The Most Beautiful Thing Hardcover – Author: Kao Kalia Yang (For grades Kindergarten - 3)

A warmhearted and tender true story about a young girl finding beauty where she never thought to look.

“Drawn from author Kao Kalia Yang's childhood experiences as a Hmong refugee, this moving picture book portrays a family with a great deal of love and little money. Weaving together Kalia's story with that of her beloved grandmother, the book moves from the jungles of Laos to the family's early years in the United States.  When Kalia becomes unhappy about having to do without and decides she wants braces to improve her smile, it is her grandmother―a woman who has just one tooth in her mouth―who helps her see that true beauty is found with those we love most. Stunning illustrations from Vietnamese illustrator Khoa Le bring this intergenerational tale to life.”

 

It's OK to be Different: A Children's Picture Book About Diversity and Kindness- Author: Sharon Purtill (For grades Kindergarten - 2)

Every Child is Unique! Whether they are big or small, short or tall, like to swim, dance, sing or bike. Perhaps they have a special need or are from a different ethnic background. Maybe they wear glasses or talk differently. The truth is that all children are different and their individuality should be celebrated, not shunned. And this inspiring and brightly illustrated rhyming picture book does just that.

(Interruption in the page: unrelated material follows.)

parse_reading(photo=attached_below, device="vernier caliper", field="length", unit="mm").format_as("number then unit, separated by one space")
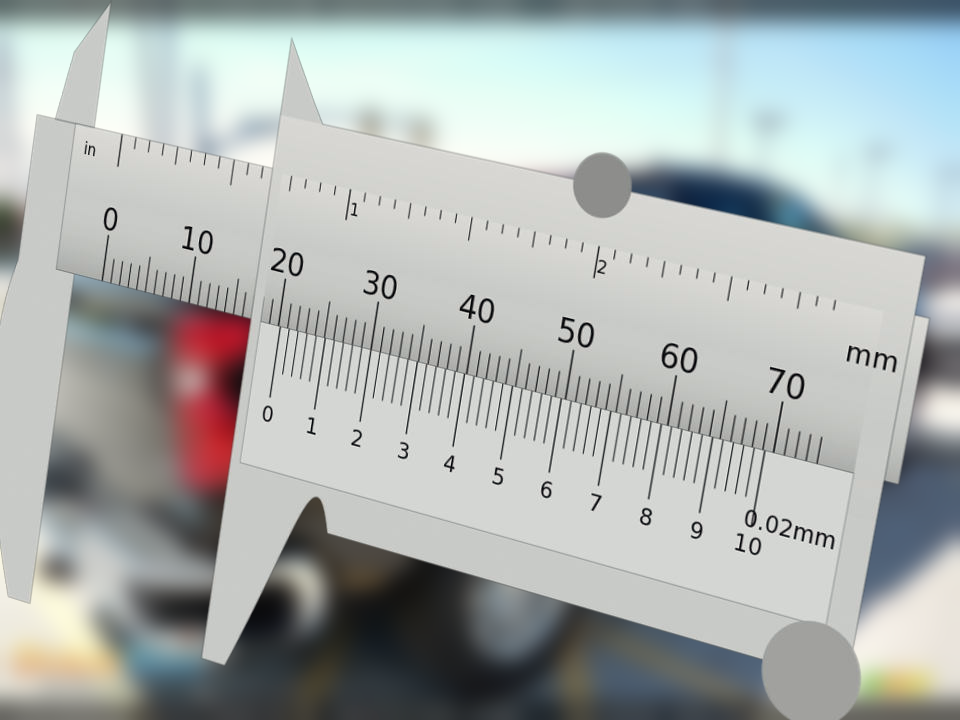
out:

By highlighting the ways kids are different from one another it helps children to accept themselves and others as the beautifully unique individuals that they are. It's OK to be Different encourages kids to be kind and befriend those who are different from themselves, showing young children that they don't have to look alike or enjoy doing the same activities to be kind to one another.

Readers will come away with the message: "You should always be kind to those who are different from you. Because to them, YOU are different too."

Thanks for reading through all this.  As I always say, “Even a sprinkle of knowledge can open up a world of curiosity.”  As parents, let’s teach our children about the world and all its people. I leave you with what I said to my colleague “please do not deny my color, see it for all its glory.” That is a huge start.